# Is it THAT bad?



## allshookup (Nov 9, 2011)

Hiya, new here, so here goes.

My hub is possibly Aspergers. We're awaiting the test.
I am very emotional. I am dyslexic, with a history of mental health problems. Some to due with dodgy family and childhood. Some of my problems are due to the big difference in the way we are wired, the fact that he really doesn't have an 'emotional' life and zero empathy. Having said that, I've been an emotional roadcrash for some years now. 2 breakdowns, one in xmas 09 and one this July.

I have made massive headway in my own problems, but am now at a point of clarity, which I haven't achieved before.

Having read the threads on 'I love you but no longer in love' and the 5 types of love, I feel a bit al over the place. As due to his behaviour this summer, which triggered another breakdown, it's broken something in me. I am angry at him, I am hurt and it led to the worst day in my life. Period.

Very Abridged Version:
Basically, we had a fight (April) about his emotional distance, and we looked into Aspergers. We agreed fresh start (well, I thought we did!) and so I got onto making myself appealing in every way, from wearing makeup and nice clothes, through to the sexual flirty side. It was like dealing with a brick wall, no interaction, no physical contact.
Fast forward to June 29th. I had been at a trustees meeting, for a charity I was working for. I had clearly told him that I would be home about 6.30-7pm. The meeting was hell. I came home to fine soft porn on the tv and him in the shower. I asked him if he'd been masturbating, he admitted it. I flipped out. Really badly. Screamed at him, threw his clothes at him and kicked him out. I also open hand hit him 2 times around the face. I feel very guilty about my bad behaviour. He says he deserved it.
So I went to my mothers, for support from family, so my mother got really drunk and verbally abusive. (I never learn!).
Next morning I met him and told him I needed space.
That day, I had no contact with my family. No-one called to see if I was ok, or what was happening. It reached a crisis point, where I felt so vulnerable and distressed I asked him to come back. BUt made it clear that it was not 'all forgiven'.

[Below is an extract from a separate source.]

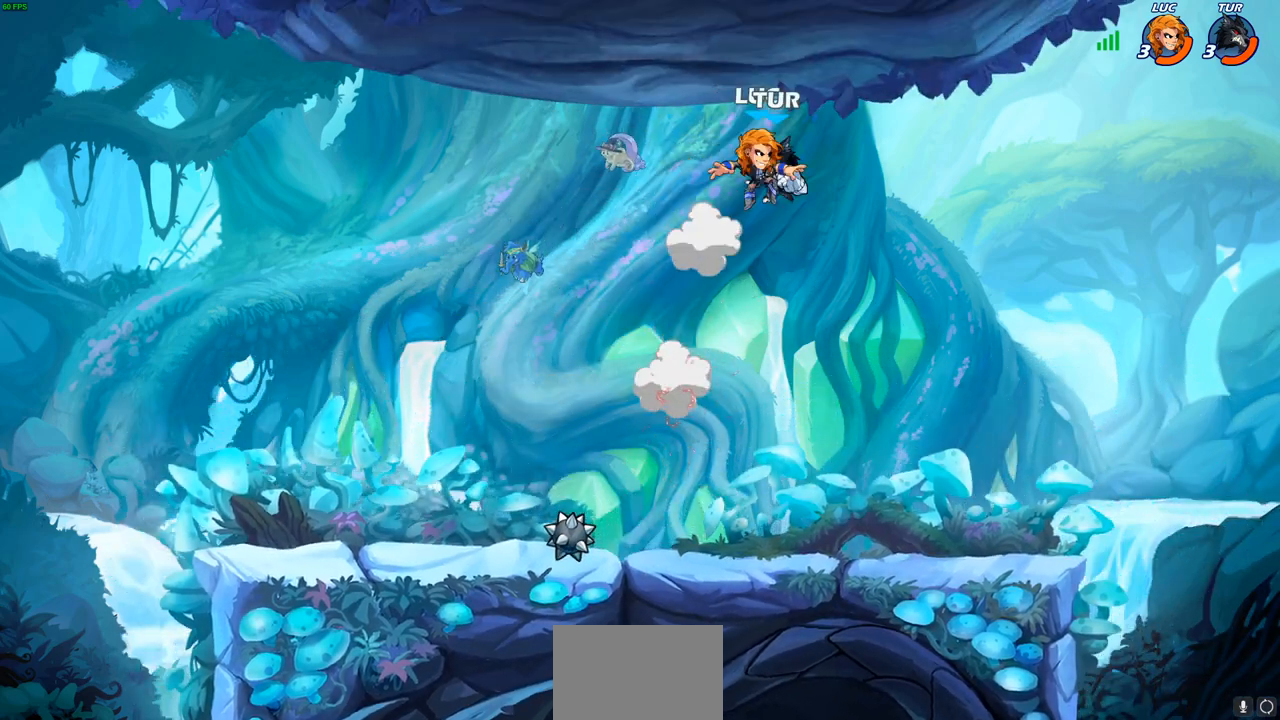
{"buttons": ["CIRCLE", "R1", "R2"], "left_stick": "down", "right_stick": "center", "events": [[50, "left_stick", "down-left"], [450, "left_stick", "down"], [467, "CIRCLE", "down"], [467, "R1", "down"], [467, "R2", "down"]]}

We were due to go on Hols 2 days later, which we did saying it would be good to talk things over and work things through.

The problem is that he seems to go back into a happy little world of everythings ok and back to normal, whilst I am still really hurt. I felt very broken and very unloved, and also incredible alone on that day, which was my birthday. I have withdrawn from him. I think it is a self protection thing.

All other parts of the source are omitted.